Could you output each line below exactly as it appears, excluding any pictures?

[Collected data entries]

━━━━━━━━━━

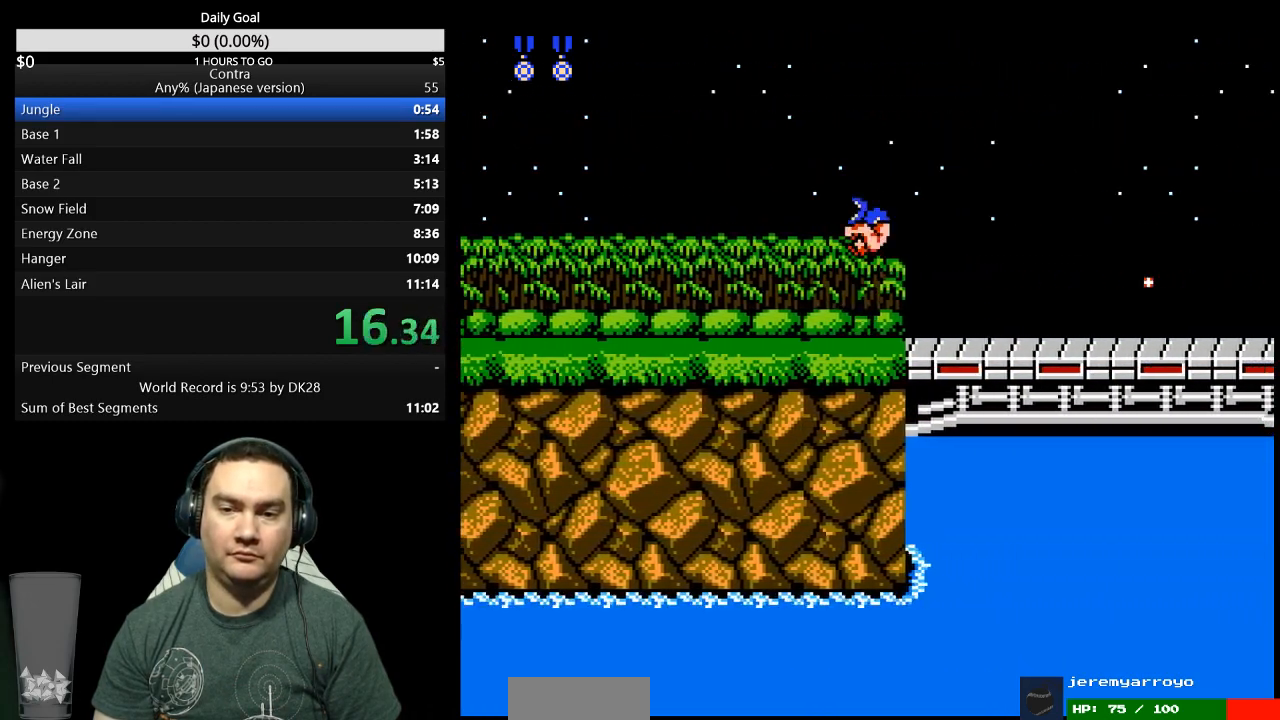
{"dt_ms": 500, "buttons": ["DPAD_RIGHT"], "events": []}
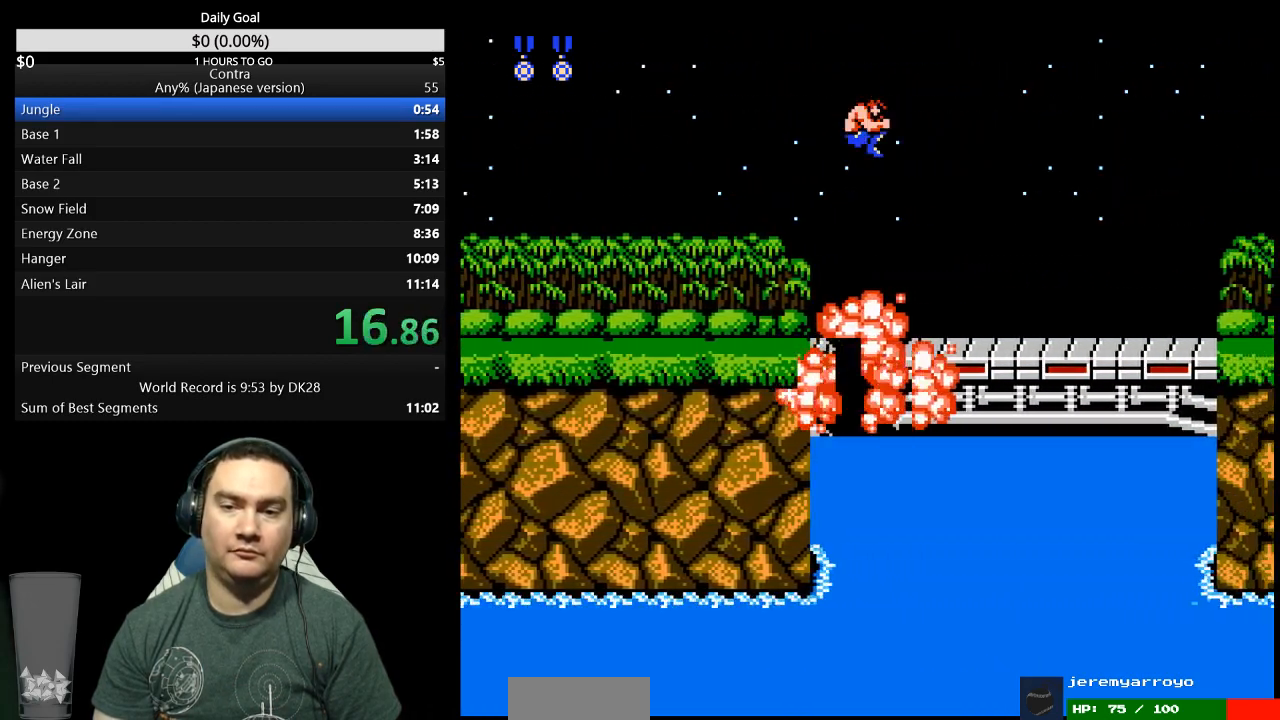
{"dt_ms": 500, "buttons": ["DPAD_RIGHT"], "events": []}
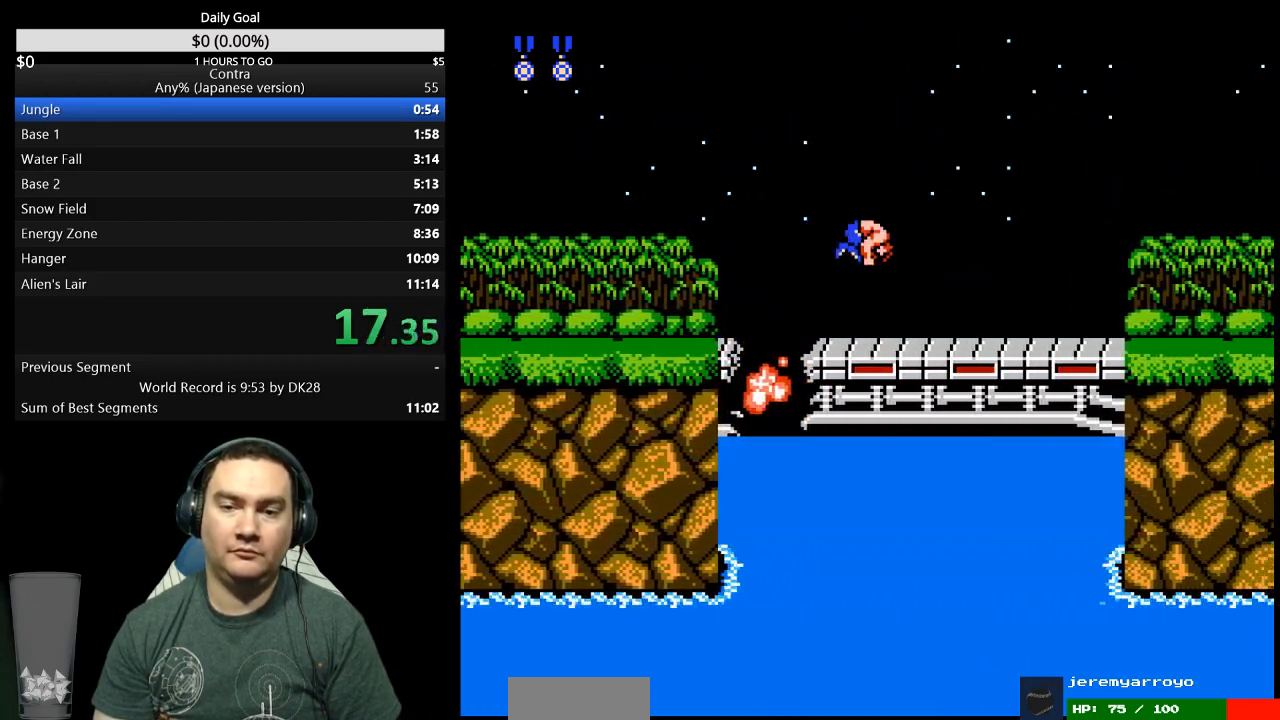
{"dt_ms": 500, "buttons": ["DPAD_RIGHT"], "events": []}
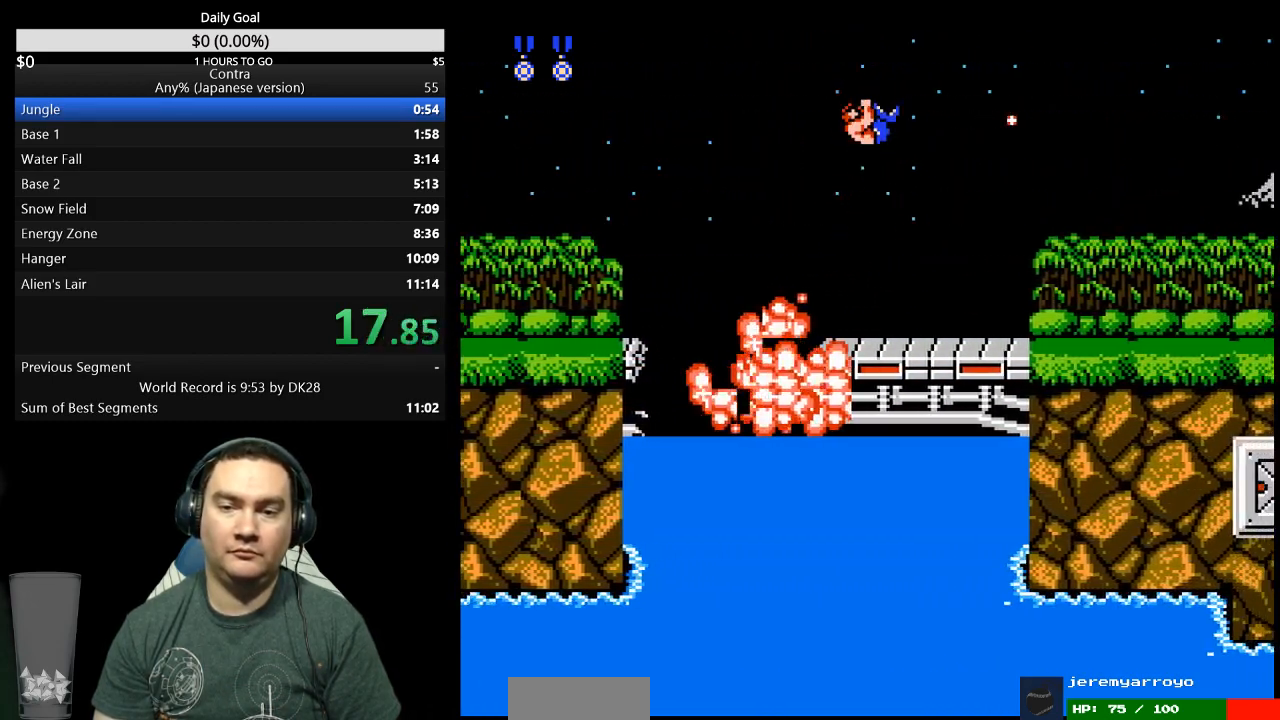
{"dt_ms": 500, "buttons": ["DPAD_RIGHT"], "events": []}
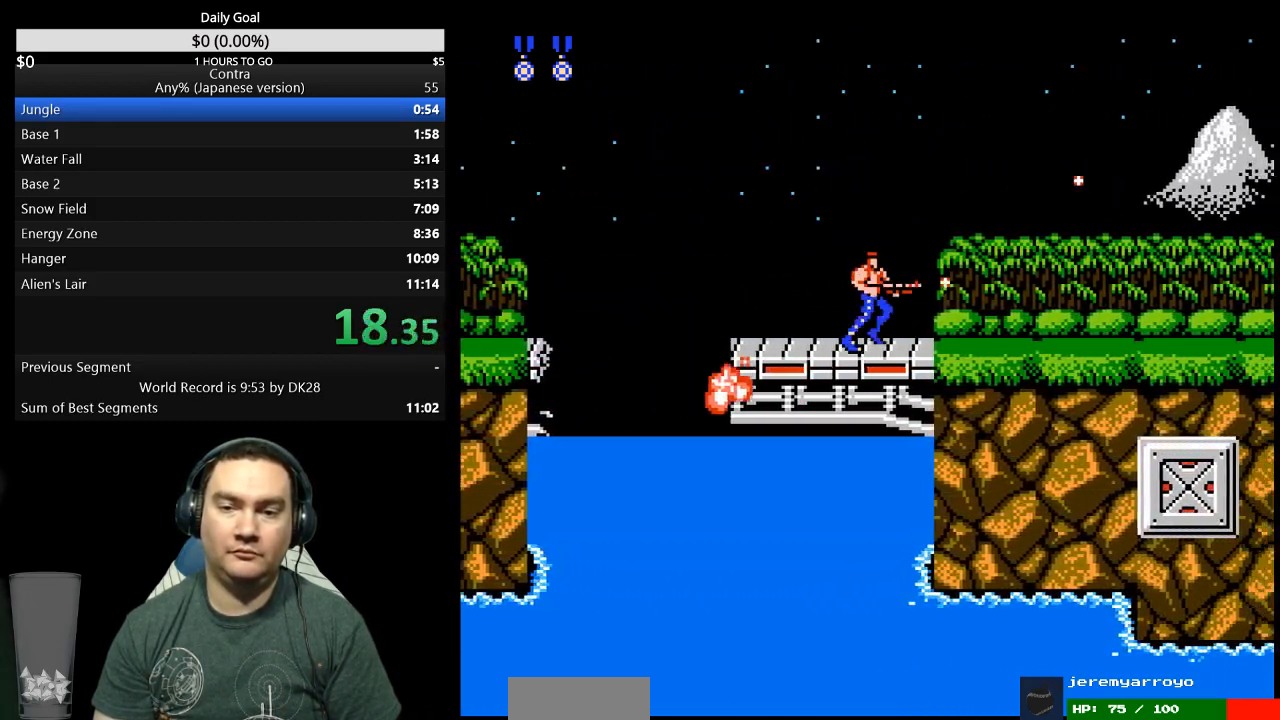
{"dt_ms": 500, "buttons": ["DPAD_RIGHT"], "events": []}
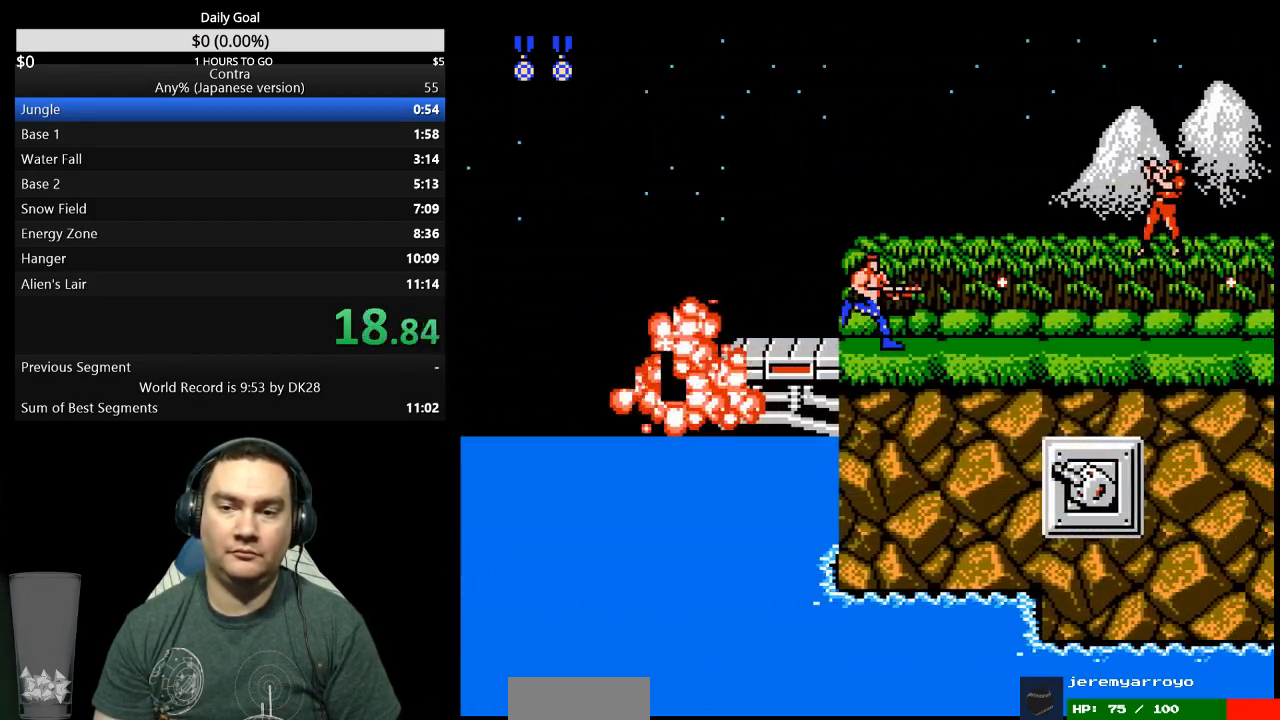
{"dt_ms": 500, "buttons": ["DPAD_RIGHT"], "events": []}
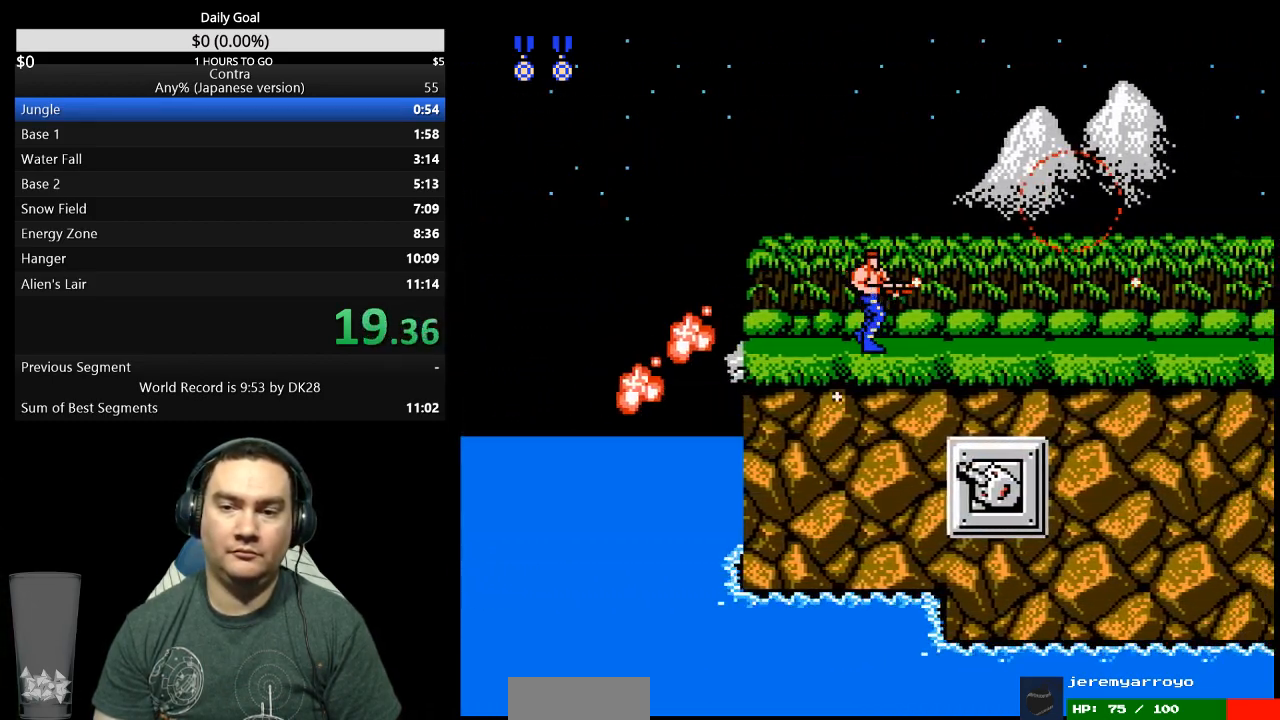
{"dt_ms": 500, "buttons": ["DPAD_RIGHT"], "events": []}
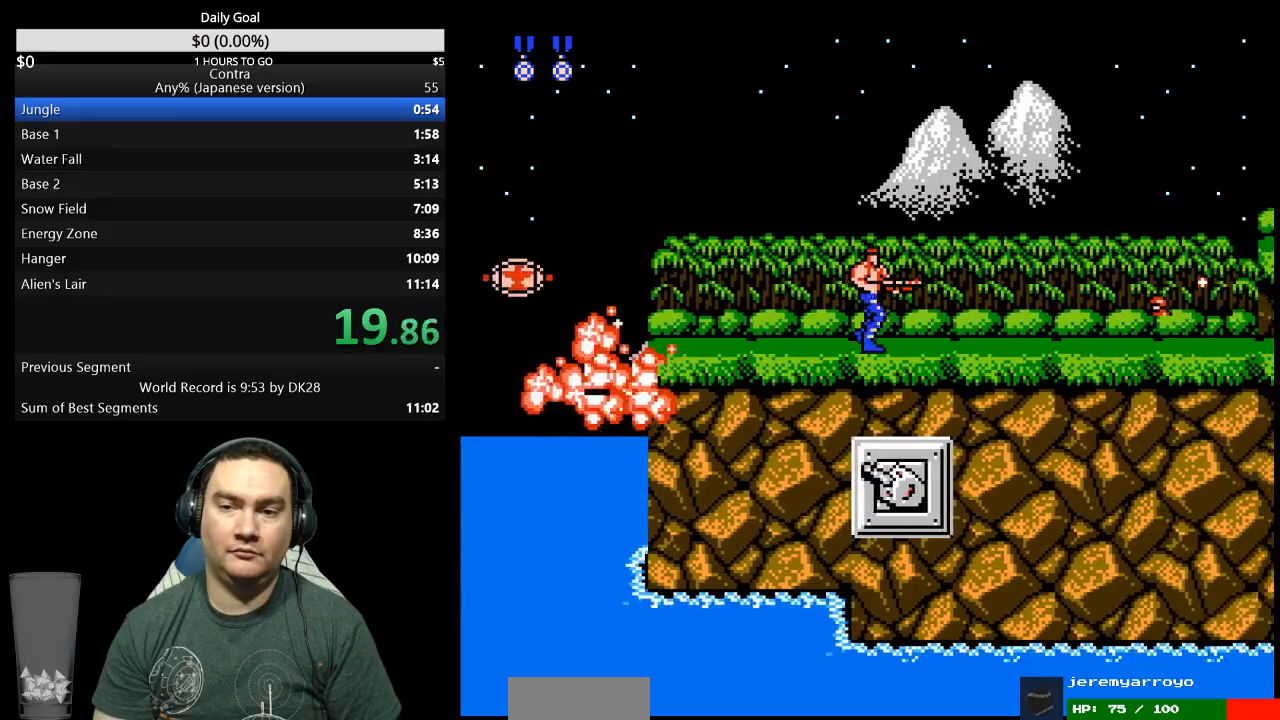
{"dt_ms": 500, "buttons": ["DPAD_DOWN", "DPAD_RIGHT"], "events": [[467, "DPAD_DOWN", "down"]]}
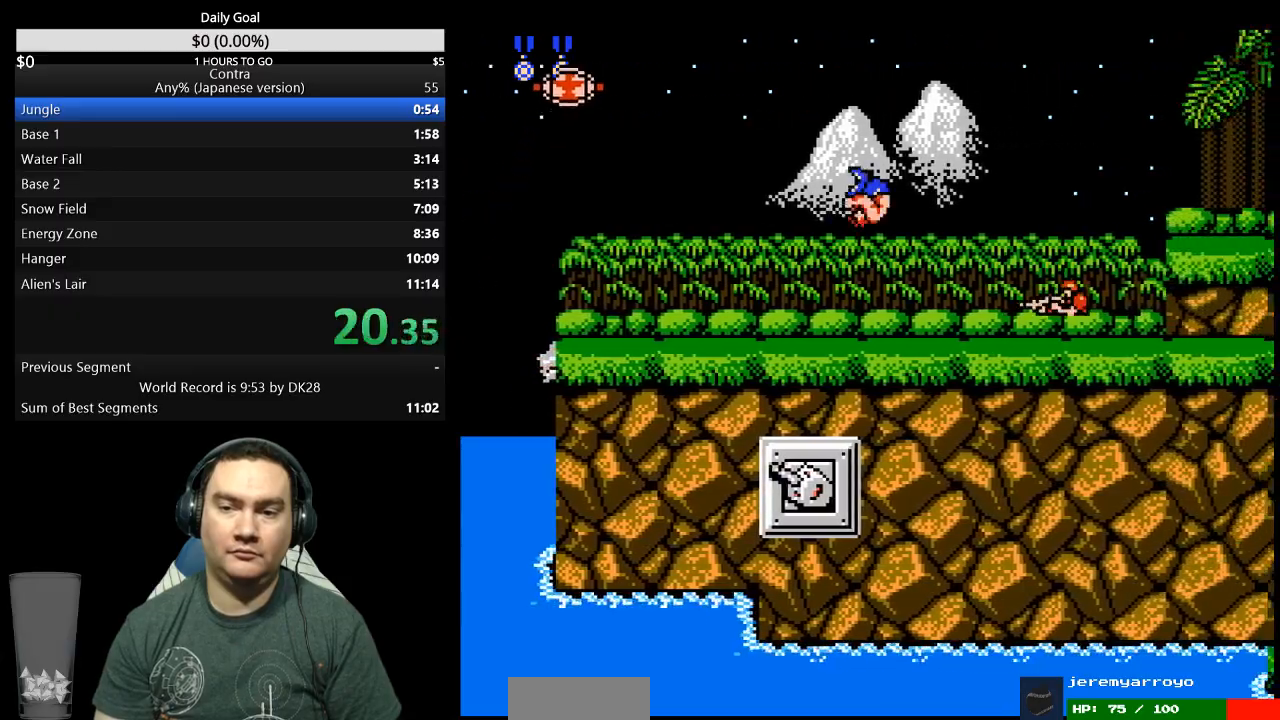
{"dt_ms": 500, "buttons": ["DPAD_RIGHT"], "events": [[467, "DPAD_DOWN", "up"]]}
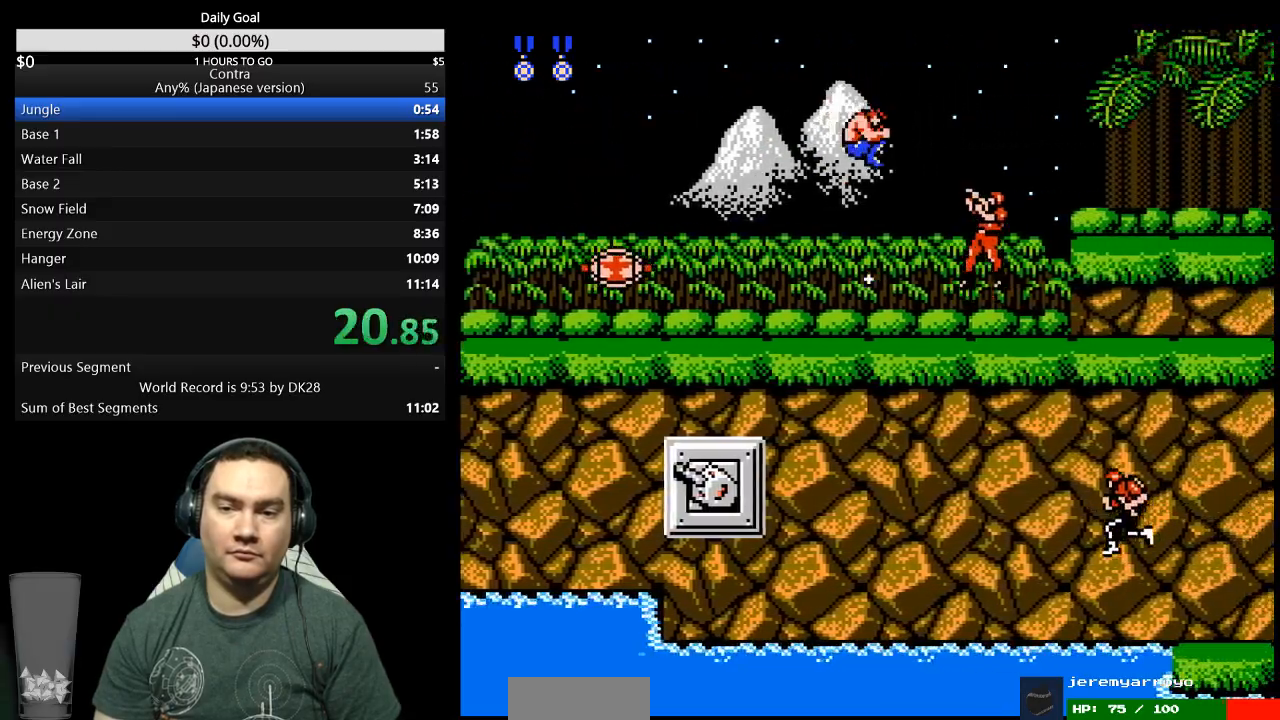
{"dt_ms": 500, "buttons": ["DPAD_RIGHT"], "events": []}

━━━━━━━━━━

_Expected answer_.
{"dt_ms": 500, "buttons": ["DPAD_RIGHT"], "events": []}
{"dt_ms": 500, "buttons": ["DPAD_RIGHT"], "events": []}
{"dt_ms": 500, "buttons": ["DPAD_RIGHT"], "events": []}
{"dt_ms": 500, "buttons": ["DPAD_RIGHT"], "events": []}
{"dt_ms": 500, "buttons": ["DPAD_RIGHT"], "events": []}
{"dt_ms": 500, "buttons": ["DPAD_RIGHT"], "events": []}
{"dt_ms": 500, "buttons": ["DPAD_RIGHT"], "events": []}
{"dt_ms": 500, "buttons": ["DPAD_DOWN", "DPAD_RIGHT"], "events": [[467, "DPAD_DOWN", "down"]]}
{"dt_ms": 500, "buttons": ["DPAD_RIGHT"], "events": [[467, "DPAD_DOWN", "up"]]}
{"dt_ms": 500, "buttons": ["DPAD_RIGHT"], "events": []}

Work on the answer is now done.